CGI offers promising solution to lack of data for AI

Raymond Chang
Writing for the Future: AI
5 min readAug 2, 2018

By Raymond Chang

Here are over 40 toilet designs modelled by The Pixelary, an animation studio. They will be placed into full scenes with other restroom utilities to generate artificial photos as training data.

Mouse clicks and keyboard presses echoed throughout the room. Gradually, the pixels on the screen turned into the shape of a bathtub. On another monitor, textures were applied to the bathtub. Then an entire bathroom appeared.

In May this year, an animation studio, The Pixelary, created a photorealistic scene of a bathroom.
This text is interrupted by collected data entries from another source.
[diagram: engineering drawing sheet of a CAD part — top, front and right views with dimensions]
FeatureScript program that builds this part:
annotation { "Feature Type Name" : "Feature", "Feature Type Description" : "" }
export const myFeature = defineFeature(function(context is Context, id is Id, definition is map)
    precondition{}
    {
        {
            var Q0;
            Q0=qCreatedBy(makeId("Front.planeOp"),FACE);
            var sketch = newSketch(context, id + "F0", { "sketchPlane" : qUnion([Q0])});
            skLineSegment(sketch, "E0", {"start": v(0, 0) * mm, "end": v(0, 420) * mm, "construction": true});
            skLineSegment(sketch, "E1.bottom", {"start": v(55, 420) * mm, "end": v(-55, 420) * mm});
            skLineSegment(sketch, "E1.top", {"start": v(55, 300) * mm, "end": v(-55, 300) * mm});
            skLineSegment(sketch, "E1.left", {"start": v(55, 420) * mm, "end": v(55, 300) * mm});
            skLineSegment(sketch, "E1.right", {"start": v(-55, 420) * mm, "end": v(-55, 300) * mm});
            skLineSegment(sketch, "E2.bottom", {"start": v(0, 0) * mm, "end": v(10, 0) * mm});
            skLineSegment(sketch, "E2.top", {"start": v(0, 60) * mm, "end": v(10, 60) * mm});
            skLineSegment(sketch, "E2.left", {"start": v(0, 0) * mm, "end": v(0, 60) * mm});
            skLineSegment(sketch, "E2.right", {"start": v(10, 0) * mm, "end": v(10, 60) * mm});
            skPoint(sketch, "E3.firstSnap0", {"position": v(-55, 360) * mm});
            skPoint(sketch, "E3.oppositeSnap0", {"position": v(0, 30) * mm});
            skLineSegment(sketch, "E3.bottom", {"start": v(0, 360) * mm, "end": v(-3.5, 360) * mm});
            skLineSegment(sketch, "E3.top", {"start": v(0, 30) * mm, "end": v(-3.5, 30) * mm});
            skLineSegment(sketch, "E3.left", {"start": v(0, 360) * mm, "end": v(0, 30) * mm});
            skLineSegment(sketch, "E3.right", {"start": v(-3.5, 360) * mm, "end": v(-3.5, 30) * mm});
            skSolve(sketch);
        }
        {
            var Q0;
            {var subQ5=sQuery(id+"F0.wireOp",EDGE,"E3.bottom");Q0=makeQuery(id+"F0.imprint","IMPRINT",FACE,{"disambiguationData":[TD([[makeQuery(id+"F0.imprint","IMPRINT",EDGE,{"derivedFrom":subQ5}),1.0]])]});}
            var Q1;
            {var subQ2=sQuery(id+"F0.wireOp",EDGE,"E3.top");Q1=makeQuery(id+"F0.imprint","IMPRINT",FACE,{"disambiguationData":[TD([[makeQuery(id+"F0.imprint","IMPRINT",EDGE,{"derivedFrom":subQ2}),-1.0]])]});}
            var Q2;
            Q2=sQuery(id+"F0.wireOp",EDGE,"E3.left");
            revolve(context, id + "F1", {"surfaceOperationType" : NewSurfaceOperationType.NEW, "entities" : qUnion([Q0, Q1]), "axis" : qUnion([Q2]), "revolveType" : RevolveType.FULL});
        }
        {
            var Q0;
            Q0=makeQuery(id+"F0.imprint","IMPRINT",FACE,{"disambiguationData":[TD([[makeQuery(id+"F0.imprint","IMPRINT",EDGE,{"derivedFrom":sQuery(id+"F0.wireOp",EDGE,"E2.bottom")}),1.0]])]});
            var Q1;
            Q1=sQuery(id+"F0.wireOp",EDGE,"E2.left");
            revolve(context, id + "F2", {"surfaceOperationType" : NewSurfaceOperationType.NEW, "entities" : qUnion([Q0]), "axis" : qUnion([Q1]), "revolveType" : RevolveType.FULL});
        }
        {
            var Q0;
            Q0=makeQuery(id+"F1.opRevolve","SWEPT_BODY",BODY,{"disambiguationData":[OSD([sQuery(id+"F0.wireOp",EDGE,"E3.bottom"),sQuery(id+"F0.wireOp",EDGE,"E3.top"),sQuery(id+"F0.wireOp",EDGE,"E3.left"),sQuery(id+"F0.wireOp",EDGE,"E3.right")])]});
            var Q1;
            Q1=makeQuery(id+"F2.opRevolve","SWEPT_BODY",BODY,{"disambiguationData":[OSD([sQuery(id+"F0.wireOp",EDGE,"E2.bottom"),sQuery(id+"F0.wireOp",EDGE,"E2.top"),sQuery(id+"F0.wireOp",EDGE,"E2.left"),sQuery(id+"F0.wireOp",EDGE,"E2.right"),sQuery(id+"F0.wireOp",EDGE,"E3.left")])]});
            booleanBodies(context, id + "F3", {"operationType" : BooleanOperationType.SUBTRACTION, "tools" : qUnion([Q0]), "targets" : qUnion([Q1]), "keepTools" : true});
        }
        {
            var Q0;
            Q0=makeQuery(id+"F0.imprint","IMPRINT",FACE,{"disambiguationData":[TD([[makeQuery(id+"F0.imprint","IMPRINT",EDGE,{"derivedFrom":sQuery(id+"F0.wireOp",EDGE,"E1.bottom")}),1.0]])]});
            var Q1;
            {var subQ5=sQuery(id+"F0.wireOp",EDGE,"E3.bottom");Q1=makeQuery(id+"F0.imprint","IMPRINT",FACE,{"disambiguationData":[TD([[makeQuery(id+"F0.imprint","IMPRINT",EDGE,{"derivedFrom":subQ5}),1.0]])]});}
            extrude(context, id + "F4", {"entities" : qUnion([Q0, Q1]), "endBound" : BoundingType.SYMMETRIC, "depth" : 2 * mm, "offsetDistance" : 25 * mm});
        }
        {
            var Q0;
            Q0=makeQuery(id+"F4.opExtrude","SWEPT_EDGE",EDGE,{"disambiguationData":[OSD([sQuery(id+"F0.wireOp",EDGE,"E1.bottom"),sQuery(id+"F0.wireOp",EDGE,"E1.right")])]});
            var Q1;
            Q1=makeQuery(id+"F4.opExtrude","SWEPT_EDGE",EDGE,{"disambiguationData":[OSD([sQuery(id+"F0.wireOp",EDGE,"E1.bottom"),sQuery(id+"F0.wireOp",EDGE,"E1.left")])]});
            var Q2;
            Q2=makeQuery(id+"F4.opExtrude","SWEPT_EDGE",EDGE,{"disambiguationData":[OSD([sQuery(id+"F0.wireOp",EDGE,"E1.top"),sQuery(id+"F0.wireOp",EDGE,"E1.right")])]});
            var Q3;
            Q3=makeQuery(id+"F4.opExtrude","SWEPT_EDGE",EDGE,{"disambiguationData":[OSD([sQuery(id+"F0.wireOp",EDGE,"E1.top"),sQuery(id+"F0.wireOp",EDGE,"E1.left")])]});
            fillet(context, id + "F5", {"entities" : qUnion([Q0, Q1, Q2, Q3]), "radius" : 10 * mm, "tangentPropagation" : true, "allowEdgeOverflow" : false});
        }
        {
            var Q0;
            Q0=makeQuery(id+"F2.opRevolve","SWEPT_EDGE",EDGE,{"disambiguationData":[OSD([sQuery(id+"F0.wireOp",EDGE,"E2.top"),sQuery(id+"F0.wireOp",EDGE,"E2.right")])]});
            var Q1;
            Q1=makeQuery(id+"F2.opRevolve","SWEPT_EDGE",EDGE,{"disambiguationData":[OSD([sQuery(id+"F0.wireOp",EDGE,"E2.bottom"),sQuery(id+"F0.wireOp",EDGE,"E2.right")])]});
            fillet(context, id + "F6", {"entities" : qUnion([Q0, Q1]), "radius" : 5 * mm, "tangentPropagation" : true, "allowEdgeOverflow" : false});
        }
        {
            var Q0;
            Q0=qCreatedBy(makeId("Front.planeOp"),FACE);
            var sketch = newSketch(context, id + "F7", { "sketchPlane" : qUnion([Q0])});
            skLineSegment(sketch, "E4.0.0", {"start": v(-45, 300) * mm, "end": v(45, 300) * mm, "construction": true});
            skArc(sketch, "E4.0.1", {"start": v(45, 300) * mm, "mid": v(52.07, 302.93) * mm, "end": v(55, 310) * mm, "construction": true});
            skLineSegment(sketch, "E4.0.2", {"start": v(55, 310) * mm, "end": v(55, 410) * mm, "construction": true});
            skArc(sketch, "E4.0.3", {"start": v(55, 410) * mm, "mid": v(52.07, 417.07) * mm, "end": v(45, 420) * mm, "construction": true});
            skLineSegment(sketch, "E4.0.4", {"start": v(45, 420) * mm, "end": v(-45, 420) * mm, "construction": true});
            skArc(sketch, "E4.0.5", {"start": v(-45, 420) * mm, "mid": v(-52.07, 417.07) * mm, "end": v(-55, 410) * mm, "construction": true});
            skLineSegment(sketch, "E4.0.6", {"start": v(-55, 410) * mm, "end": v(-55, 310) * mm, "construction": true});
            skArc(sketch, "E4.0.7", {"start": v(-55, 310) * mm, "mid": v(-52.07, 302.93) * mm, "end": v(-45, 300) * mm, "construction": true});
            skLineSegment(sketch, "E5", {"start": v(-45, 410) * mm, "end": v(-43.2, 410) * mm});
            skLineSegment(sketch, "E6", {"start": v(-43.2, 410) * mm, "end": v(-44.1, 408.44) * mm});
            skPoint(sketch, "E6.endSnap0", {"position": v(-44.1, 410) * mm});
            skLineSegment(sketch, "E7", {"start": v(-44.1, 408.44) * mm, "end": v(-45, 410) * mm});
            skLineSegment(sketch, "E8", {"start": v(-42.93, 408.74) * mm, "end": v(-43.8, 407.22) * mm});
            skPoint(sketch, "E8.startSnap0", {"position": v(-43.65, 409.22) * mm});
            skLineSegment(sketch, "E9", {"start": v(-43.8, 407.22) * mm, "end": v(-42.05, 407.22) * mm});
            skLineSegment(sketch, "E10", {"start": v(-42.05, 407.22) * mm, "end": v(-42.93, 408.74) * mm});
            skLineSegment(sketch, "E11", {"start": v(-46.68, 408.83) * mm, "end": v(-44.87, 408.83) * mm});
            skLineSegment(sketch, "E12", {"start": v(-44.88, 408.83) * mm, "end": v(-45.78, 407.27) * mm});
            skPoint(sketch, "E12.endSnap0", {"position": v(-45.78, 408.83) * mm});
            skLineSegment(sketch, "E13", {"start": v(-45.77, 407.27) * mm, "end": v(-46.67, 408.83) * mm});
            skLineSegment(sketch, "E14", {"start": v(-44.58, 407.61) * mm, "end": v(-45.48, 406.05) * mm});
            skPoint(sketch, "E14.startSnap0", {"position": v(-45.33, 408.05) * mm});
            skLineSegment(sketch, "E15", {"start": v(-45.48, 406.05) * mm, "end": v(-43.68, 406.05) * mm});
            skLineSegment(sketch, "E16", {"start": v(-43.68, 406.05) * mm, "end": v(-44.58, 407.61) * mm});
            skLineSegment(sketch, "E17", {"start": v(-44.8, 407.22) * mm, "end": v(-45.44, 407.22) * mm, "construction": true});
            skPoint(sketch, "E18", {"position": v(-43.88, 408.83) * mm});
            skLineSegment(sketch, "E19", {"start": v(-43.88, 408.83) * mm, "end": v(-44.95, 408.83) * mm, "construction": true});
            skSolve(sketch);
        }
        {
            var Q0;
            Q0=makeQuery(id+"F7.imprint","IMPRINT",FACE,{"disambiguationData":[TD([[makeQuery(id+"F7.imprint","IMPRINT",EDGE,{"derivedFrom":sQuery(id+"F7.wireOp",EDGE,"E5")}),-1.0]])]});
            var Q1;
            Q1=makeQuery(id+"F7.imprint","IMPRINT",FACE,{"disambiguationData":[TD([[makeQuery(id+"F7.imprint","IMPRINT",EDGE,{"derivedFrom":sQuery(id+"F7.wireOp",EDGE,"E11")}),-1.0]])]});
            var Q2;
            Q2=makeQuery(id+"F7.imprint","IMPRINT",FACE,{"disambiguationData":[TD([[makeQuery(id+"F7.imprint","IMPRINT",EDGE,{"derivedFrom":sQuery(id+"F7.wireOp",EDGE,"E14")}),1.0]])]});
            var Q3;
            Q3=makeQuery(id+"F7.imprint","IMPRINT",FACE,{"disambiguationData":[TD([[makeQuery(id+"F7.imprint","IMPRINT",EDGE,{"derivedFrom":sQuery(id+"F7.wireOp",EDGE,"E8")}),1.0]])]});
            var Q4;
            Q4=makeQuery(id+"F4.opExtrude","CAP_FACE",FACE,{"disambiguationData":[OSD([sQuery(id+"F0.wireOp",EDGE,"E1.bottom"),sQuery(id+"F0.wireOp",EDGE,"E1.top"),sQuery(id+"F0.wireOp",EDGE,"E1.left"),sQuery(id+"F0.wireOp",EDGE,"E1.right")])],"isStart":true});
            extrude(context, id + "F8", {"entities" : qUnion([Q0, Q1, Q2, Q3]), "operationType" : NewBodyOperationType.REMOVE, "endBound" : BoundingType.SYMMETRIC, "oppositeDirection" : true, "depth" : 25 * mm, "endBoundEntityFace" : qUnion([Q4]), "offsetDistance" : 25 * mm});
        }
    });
However, contrary to what you may be inclined to think, the scene is not being used for the latest high-production movie. In fact, it’s being used to generate images to train an autonomous bathroom cleaning robot being developed by the company Greppy.

Artificial intelligence today is almost entirely dependent on big data, which means feeding lots of data into these ML algorithms called neural networks in a process known as deep learning.

These neural networks drive the facial recognition softwares in social media platforms such as Facebook or Instagram. Companies with social media platforms obtain their data from users who tag other users on an hourly basis, making facial recognition one of the most accurate AI technologies currently due to the sheer amount of labelled photos.

However, companies like Greppy do not have this luxury because unfortunately, social media users don’t tag toilet seats.

Greppy needed a way to train its robot to identify toilet seats. So it’s using machine learning to feed the computer enough photos of toilets and label where in the photo that toilet is. As Greppy inputs more photos, the AI is learning how to recognize them through algorithms.

Greppy has the algorithms, but the company did not have enough labelled photos of toilet seats. So instead, it asked The Pixelary to artificially generate these images using the 3D computer graphics (CG) program, Blender.

Obtaining sufficient and quality data is an ongoing challenge for all AI companies. Greppy decided that, instead of finding humans to label real photographs, they would use the photorealistic technology of the computer graphics industry.

“So with these goals in mind, we set out to create a 3D washroom in Blender,” said The Pixelary staff on its blog. “Our virtual robotics training scene consists of 40+ real toilet models and layouts. We even included sinks and tubs to make sure that the ML algorithm doesn’t overfit the data and think everything that’s shiny and can hold water is a toilet bowl.”

The main advantage of using computer generated images (CGI) is that the images no longer need to be labelled by hand. The computer can pre-label the images since the image itself is being produced artificially, meaning the location of the desired object, in this case toilet seats, is already known by the program.

CG can generate a large amount of these pre-labeled images in only a few short days.

“With all the assets ready, we created a script that can iterate through all the combinations of these assets,” said The Pixelary staff on its blog. “We also randomly position the camera so that we cover all the possible angles at which the robot can perceive the subject. Once you combine all the variations, the number of images it can produce is staggering.”

With 40 toilets, three bins, three walls, eight lighting setups, and ten cameras, over 86,000 images can be created.

The controlled setting of generating CGI gives two key advantages that wouldn’t be possible with normal images found in image databases such as ImageNET.

The Pixelary generated perfect masks and depth data to go along with each image. These additional renders will be used by stereo cameras to aid in object recognition.

The rendered image quality can be matched with the type of camera that Greppy’s robots would use. The team lowered the color fidelity in order to emulate the robot’s low-quality camera.

The Pixelary’s blog stated that “Greppy was able to successfully integrate these images into their machine learning pipeline and is already seeing great results in producing a neural network that accurately and quickly identifies toilet seats of all shapes and sizes.”

While still unconventional, this collaboration demonstrates that using CGI as training data for deep learning algorithms is viable and could potentially alleviate some of the problems of AI’s dependence on big data.

One way this problem manifests is in adversarial examples. With incomplete data sets, AI algorithms may fail to recognize images with slight modifications but that are still obviously identifiable by humans. This deficiency would be incredibly dangerous when applied to technology such as self-driving cars. The car may fail to identify a stop-sign with minimal graffiti or damage.

One method to defend against adversarial examples is adversarial training. Lots of adversarial examples are fed into the algorithm, explicitly training the AI to not be fooled by them.

However, it can be difficult to find photos of specific examples, which is where CGI can be used. By artificially generating adversarial examples, we can train our algorithms to avoid them in the future.

With the bathroom example, perhaps the team can add photos of toilet paper dangling over the seat or other irregularities that may occur. While there are still concerns about the realism of the artificial photos, especially for more complex scenes, CGI offers a potential solution to the lack of big data and to adversarial examples for AI.